Its greening up nicely. All this rain today has helped tremendously. I know it's late in the season but with all of August and September I think it should take root before winter hopefully


----------



## Mightyquinn (Jan 31, 2017)

firefighter11 said:


> Its greening up nicely. All this rain today has helped tremendously. I know it's late in the season but with all of August and September I think it should take root before winter hopefully


I think you'll be fine as there is still plenty of time left in the season for it to set good roots. I also agree with the others with the different colors of the sod. They will eventually blend together and since they came from 2 different areas of NC they probably had different kinds of soil they were grown in also.

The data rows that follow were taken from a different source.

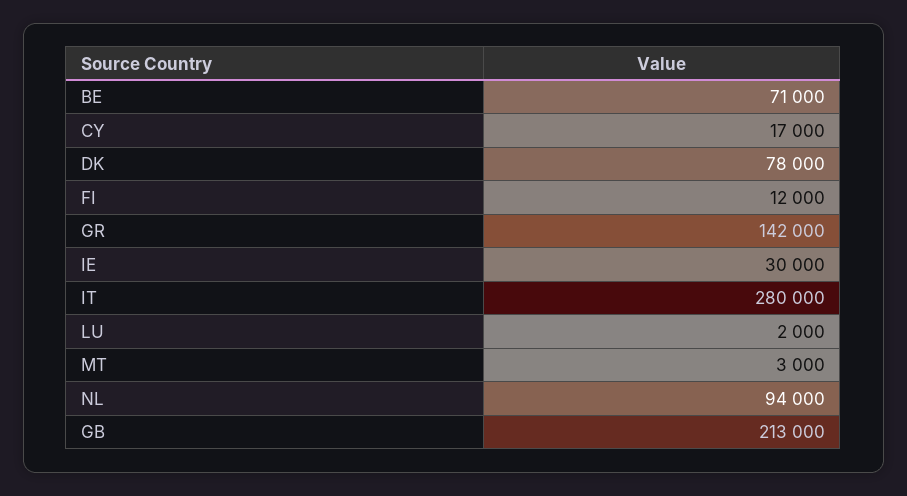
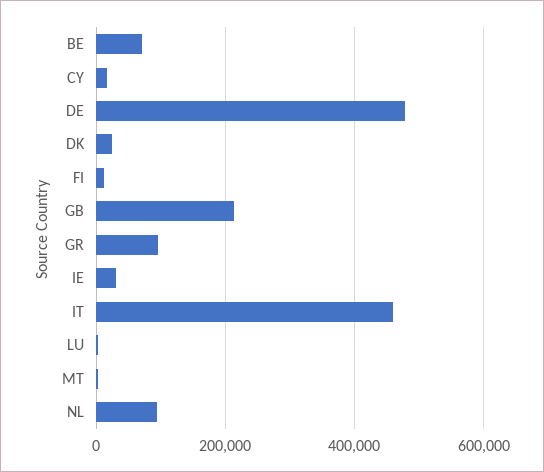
DK: 78000 -> 20000
GR: 142000 -> 100000
IT: 280000 -> 460000
DE: none -> 480000

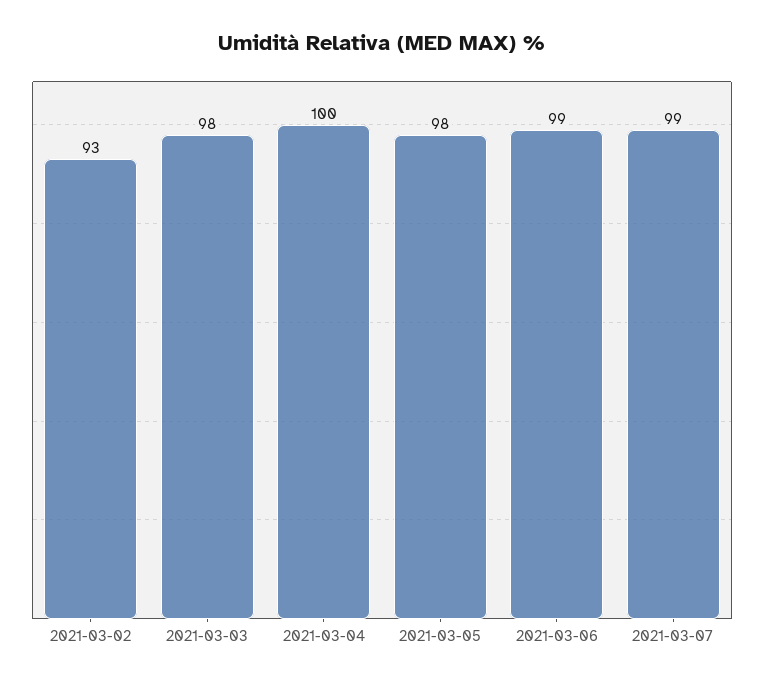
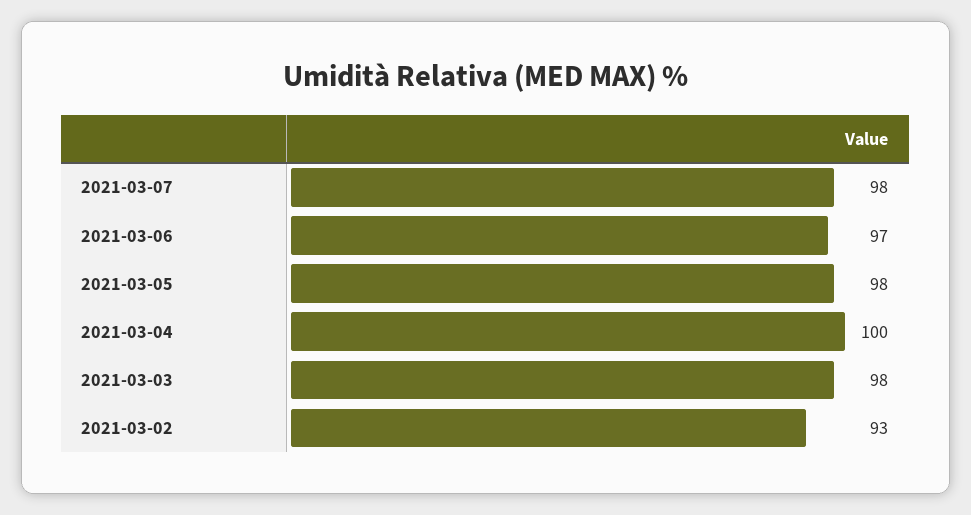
2021-03-06: 99 -> 97
2021-03-07: 99 -> 98

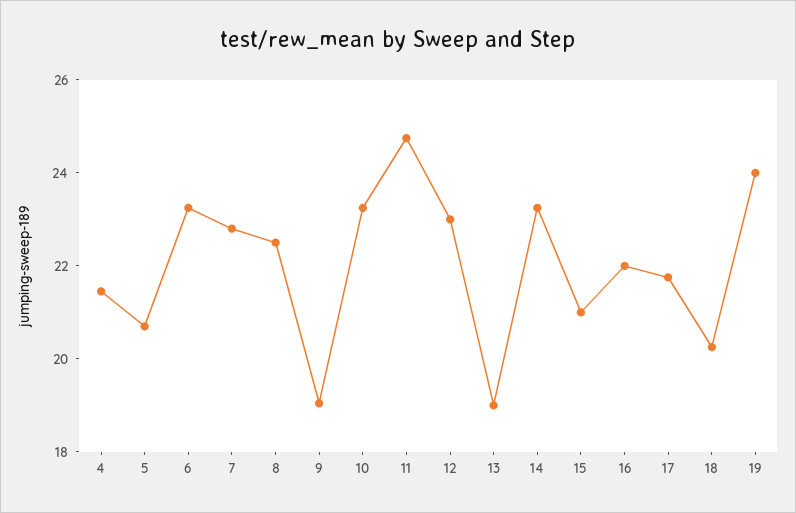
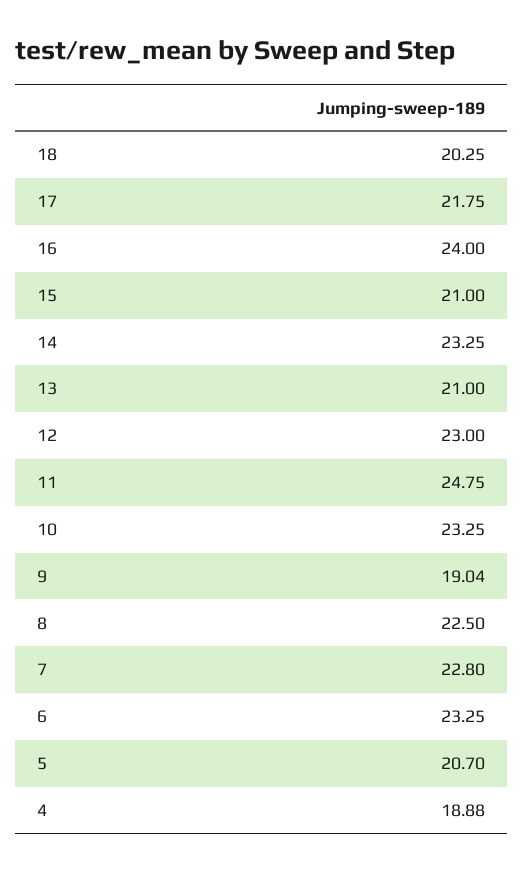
4: 21.5 -> 18.88
13: 19 -> 21
16: 22 -> 24
19: 24 -> none

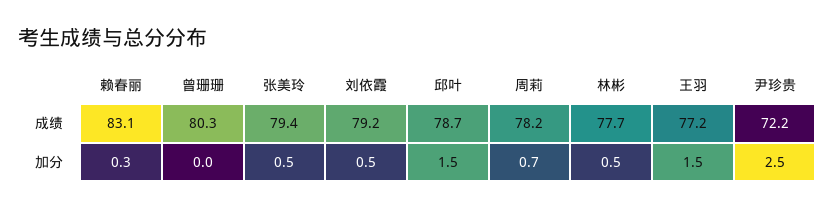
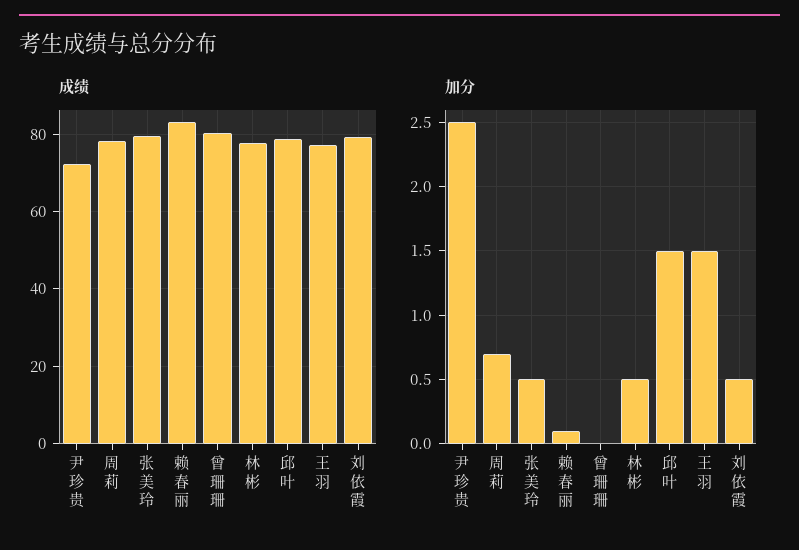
加分, 赖春丽: 0.3 -> 0.1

Several years ago I bought some Tifgrand sod to use against the fence line and it too looked different from my Tifway but after a year you can't tell them apart anymore.


----------



## Guest (Aug 14, 2017)

So far it seems to be greening up nicely.
I'll work on getting a picture. I checked one corner of the sod and it had already started taking root. Luckily we have been getting some good t-storms rolling through the last week or so. I gave it a little fertilizer to help it out. Only about 7lbs worth though. Looking back now I kinda wish I had done all the sod at once and didn't mess with any plugs.


----------



## Guest (Aug 14, 2017)

Also I'm not to sure the sod farm was upfront about the time they cut it. They told me they cut it about 2 hrs before I arrived. However some of the rolls on the bottom were in terrible shape.


----------



## jayhawk (Apr 18, 2017)

firefighter11 said:


> Also I'm not to sure the sod farm was upfront about the time they cut it. They told me they cut it about 2 hrs before I arrived. However some of the rolls on the bottom were in terrible shape.


Rolls in theory are appealing as they are larger but the ends get beat up bad with the weight and tight roll. Lot of variables.


----------



## Guest (Sep 2, 2017)

This is the part I sodded, its greened up good. 
The little square is where I plugged. Its starting to fill in so hopefully next season it will all be even. You can kinda see the slope/grade. Would a reel mower be ok for that?


----------



## Ware (Jan 28, 2017)

firefighter11 said:


> ...Would a reel mower be ok for that?


I think so.


----------



## Colonel K0rn (Jul 4, 2017)

The logical part of me says that you're essentially putting the roots into the ground when you're using the plugger, whereas the sod has to penetrate the ground, and establish those roots. I see a noticeable color difference in the plugged area vs sod.


----------